START DATASET EXCERPTS

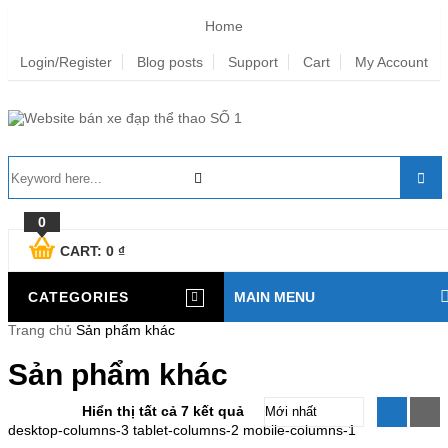
Home
Login/Register
Blog posts
Support
Cart
My Account
0
CART:
0
₫
CATEGORIES
MAIN MENU
Trang chủ
Sản phẩm khác
Sản phẩm khác
Hiển thị tất cả 7 kết quả
desktop-columns-3 tablet-columns-2 mobile-columns-1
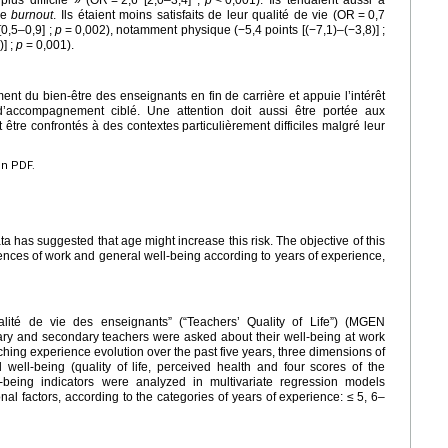
plus difficile » (OR
=
2,6 [2,0–3,4] ;
p
<
0,001). Ils tendaient aussi à
de
burnout
. Ils étaient moins satisfaits de leur qualité de vie (OR
=
0,7
[0,5–0,9] ;
p
=
0,002), notamment physique (−5,4 points [(−7,1)–(−3,8)] ;
)] ;
p
=
0,001).
ent du bien-être des enseignants en fin de carrière et appuie l’intérêt
d’accompagnement ciblé. Une attention doit aussi être portée aux
être confrontés à des contextes particulièrement difficiles malgré leur
en PDF.
ta has suggested that age might increase this risk. The objective of this
ences of work and general well-being according to years of experience,
alité de vie des enseignants” (“Teachers’ Quality of Life”) (MGEN
ary and secondary teachers were asked about their well-being at work
aching experience evolution over the past five years, three dimensions of
well-being (quality of life, perceived health and four scores of the
eing indicators were analyzed in multivariate regression models
l factors, according to the categories of years of experience: ≤
5, 6–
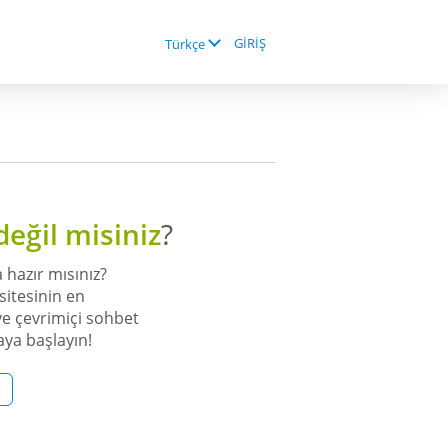
GİRİŞ
Türkçe
değil misiniz
?
 hazır mısınız?
sitesinin en
e çevrimiçi sohbet
aya başlayın!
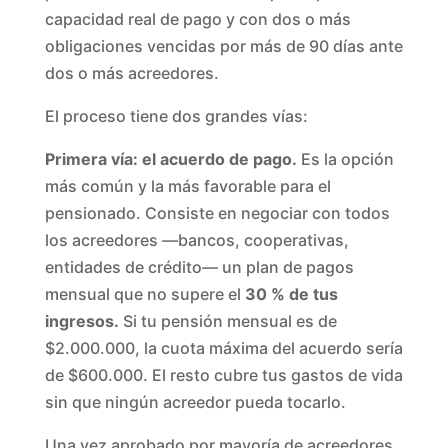
capacidad real de pago y con dos o más
obligaciones vencidas por más de 90 días ante
dos o más acreedores.
El proceso tiene dos grandes vías:
Primera vía: el acuerdo de pago.
Es la opción
más común y la más favorable para el
pensionado. Consiste en negociar con todos
los acreedores —bancos, cooperativas,
entidades de crédito— un plan de pagos
mensual que no supere el
30 % de tus
ingresos.
Si tu pensión mensual es de
$2.000.000, la cuota máxima del acuerdo sería
de $600.000. El resto cubre tus gastos de vida
sin que ningún acreedor pueda tocarlo.
Una vez aprobado por mayoría de acreedores,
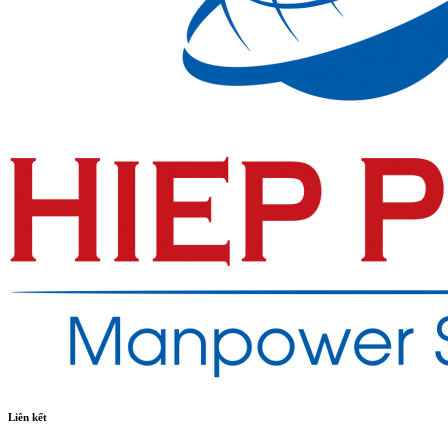
Liên kết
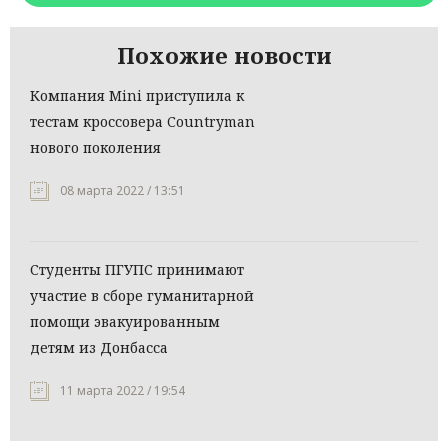
Похожие новости
Компания Mini приступила к
тестам кроссовера Countryman
нового поколения
08 марта 2022 / 13:51
Студенты ПГУПС принимают
участие в сборе гуманитарной
помощи эвакуированным
детям из Донбасса
11 марта 2022 / 19:54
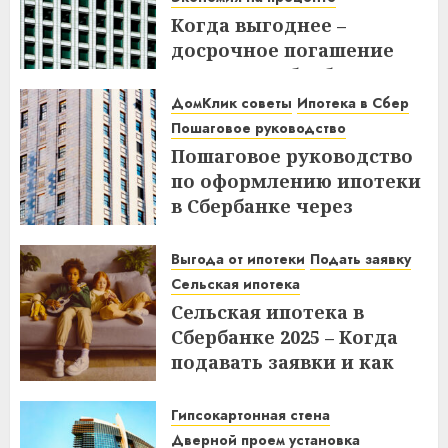
Когда выгоднее –
досрочное погашение
ипотеки в Сбербанке до
или после дня списания?
ДомКлик советы
Ипотека в Сбер
Узнайте все нюансы!
Пошаговое руководство
Пошаговое руководство
18.12.2025
по оформлению ипотеки
в Сбербанке через
ДомКлик – Все этапы и
советы
Выгода от ипотеки
Подать заявку
Сельская ипотека
08.12.2025
Сельская ипотека в
Сбербанке 2025 – Когда
подавать заявки и как
получить выгоду?
Гипсокартонная стена
03.12.2025
Дверной проем установка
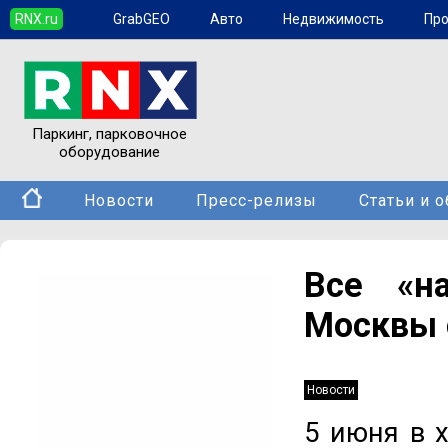
RNX.ru
GrabGEO
Авто
Недвижимость
Пр
Паркинг, парковочное
оборудование
Новости
Пресс-релизы
Статьи и 
Все «н
Москвы 
Новости
5 июня в 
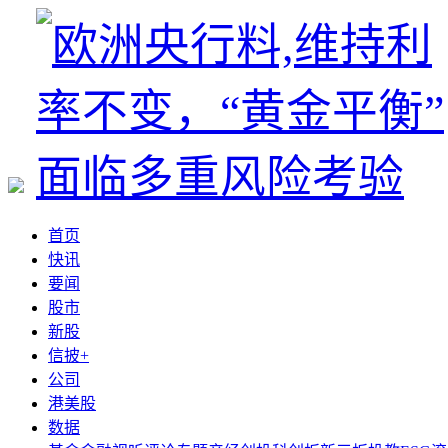
首页
快讯
要闻
股市
新股
信披+
公司
港美股
数据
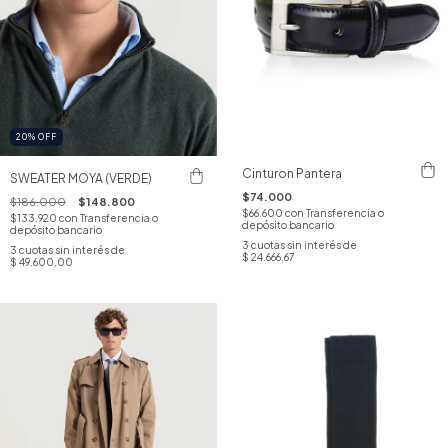
20
%
OFF
Cinturon Pantera
SWEATER MOYA (VERDE)
$74.000
$186.000
$148.800
$66.600
con
Transferencia o
$133.920
con
Transferencia o
depósito bancario
depósito bancario
3
cuotas sin interés de
3
cuotas sin interés de
$ 24.666,67
$ 49.600,00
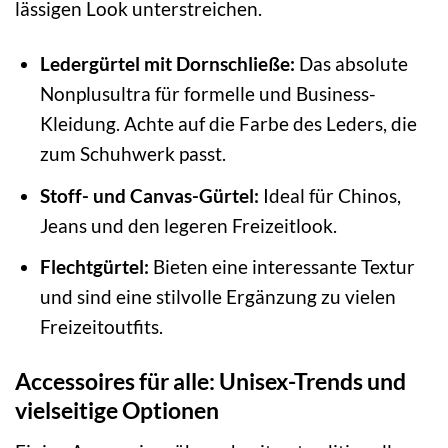
lässigen Look unterstreichen.
Ledergürtel mit Dornschließe:
Das absolute
Nonplusultra für formelle und Business-
Kleidung. Achte auf die Farbe des Leders, die
zum Schuhwerk passt.
Stoff- und Canvas-Gürtel:
Ideal für Chinos,
Jeans und den legeren Freizeitlook.
Flechtgürtel:
Bieten eine interessante Textur
und sind eine stilvolle Ergänzung zu vielen
Freizeitoutfits.
Accessoires für alle: Unisex-Trends und
vielseitige Optionen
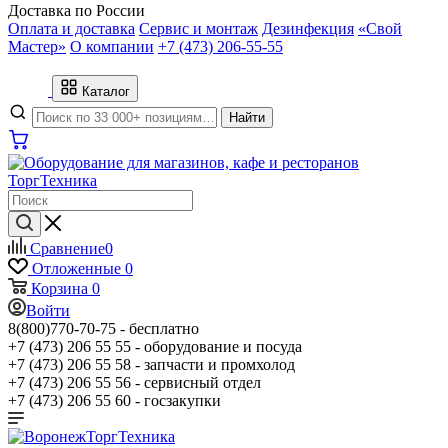
Доставка по России
Оплата и доставка
Сервис и монтаж
Дезинфекция
«Свой
Мастер»
О компании
+7 (473) 206-55-55
Каталог
Найти
Сравнение
0
Отложенные
0
Корзина
0
Войти
8(800)770-70-75 -
бесплатно
+7 (473) 206 55 55 -
оборудование и посуда
+7 (473) 206 55 58 -
запчасти и промхолод
+7 (473) 206 55 56 -
сервисный отдел
+7 (473) 206 55 60 -
госзакупки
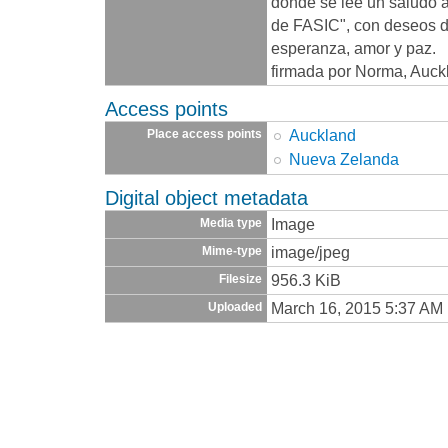
donde se lee un saludo 
de FASIC", con deseos 
esperanza, amor y paz.
firmada por Norma, Auck
Access points
Auckland
Place access points
Nueva Zelanda
Digital object metadata
Image
Media type
image/jpeg
Mime-type
956.3 KiB
Filesize
March 16, 2015 5:37 AM
Uploaded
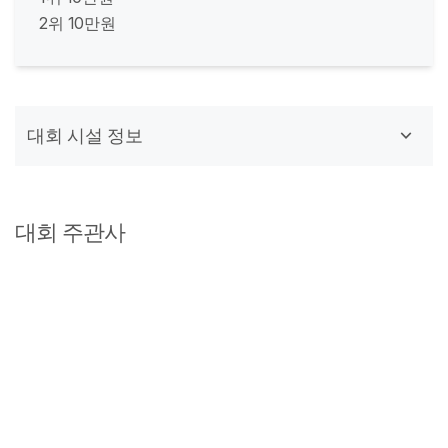
2위 10만원
대회 시설 정보
대회 주관사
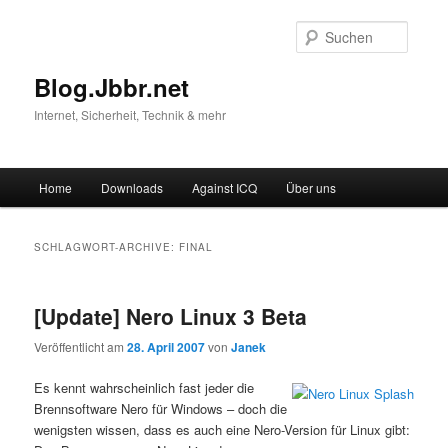
Suche
Blog.Jbbr.net
Internet, Sicherheit, Technik & mehr
Hauptmenü
Home
Downloads
Against ICQ
Über uns
Zum
Zum
Inhalt
sekundären
SCHLAGWORT-ARCHIVE:
FINAL
wechseln
Inhalt
[Update] Nero Linux 3 Beta
wechseln
Veröffentlicht am
28. April 2007
von
Janek
Es kennt wahrscheinlich fast jeder die
Brennsoftware Nero für Windows – doch die
wenigsten wissen, dass es auch eine Nero-Version für Linux gibt:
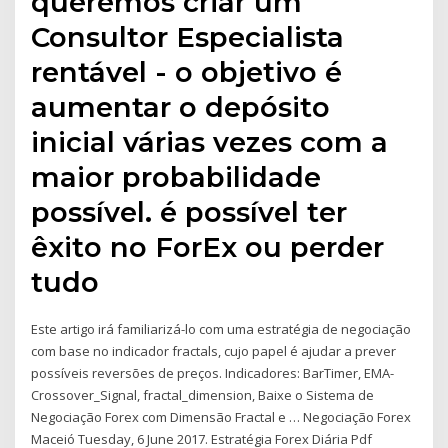
queremos criar um
Consultor Especialista
rentável - o objetivo é
aumentar o depósito
inicial várias vezes com a
maior probabilidade
possível. é possível ter
êxito no ForEx ou perder
tudo
Este artigo irá familiarizá-lo com uma estratégia de negociação
com base no indicador fractals, cujo papel é ajudar a prever
possíveis reversões de preços. Indicadores: BarTimer, EMA-
Crossover_Signal, fractal_dimension, Baixe o Sistema de
Negociação Forex com Dimensão Fractal e … Negociação Forex
Maceió Tuesday, 6 June 2017. Estratégia Forex Diária Pdf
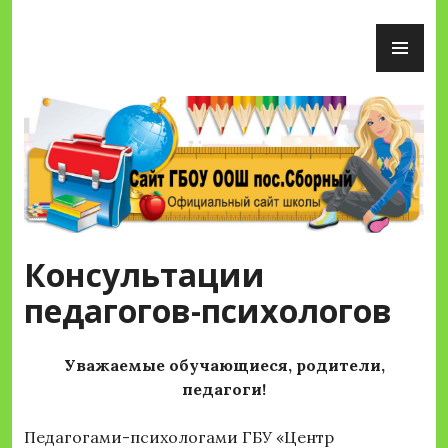
Перейти
ОС
к
М
содержимому
Сайт ГБОУ ООШ пос.Сборный
Консультации
педагогов-психологов
Уважаемые обучающиеся, родители,
педагоги!
Педагогами-психологами ГБУ «Центр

END DATASET EXCERPTS

* _WHAT TO WORK ON_: Could you write out exactly the lines of the data above that run from the one holding "zum Schuhwerk passt." to the one holding "запчасти и промхолод", with both ends in and all pictures out?

* _COMPLETED EXERCISE_:
zum Schuhwerk passt.
Stoff- und Canvas-Gürtel:
Ideal für Chinos,
Jeans und den legeren Freizeitlook.
Flechtgürtel:
Bieten eine interessante Textur
und sind eine stilvolle Ergänzung zu vielen
Freizeitoutfits.
Accessoires für alle: Unisex-Trends und
vielseitige Optionen
Доставка по России
Оплата и доставка
Сервис и монтаж
Дезинфекция
«Свой
Мастер»
О компании
+7 (473) 206-55-55
Каталог
Найти
Сравнение
0
Отложенные
0
Корзина
0
Войти
8(800)770-70-75 -
бесплатно
+7 (473) 206 55 55 -
оборудование и посуда
+7 (473) 206 55 58 -
запчасти и промхолод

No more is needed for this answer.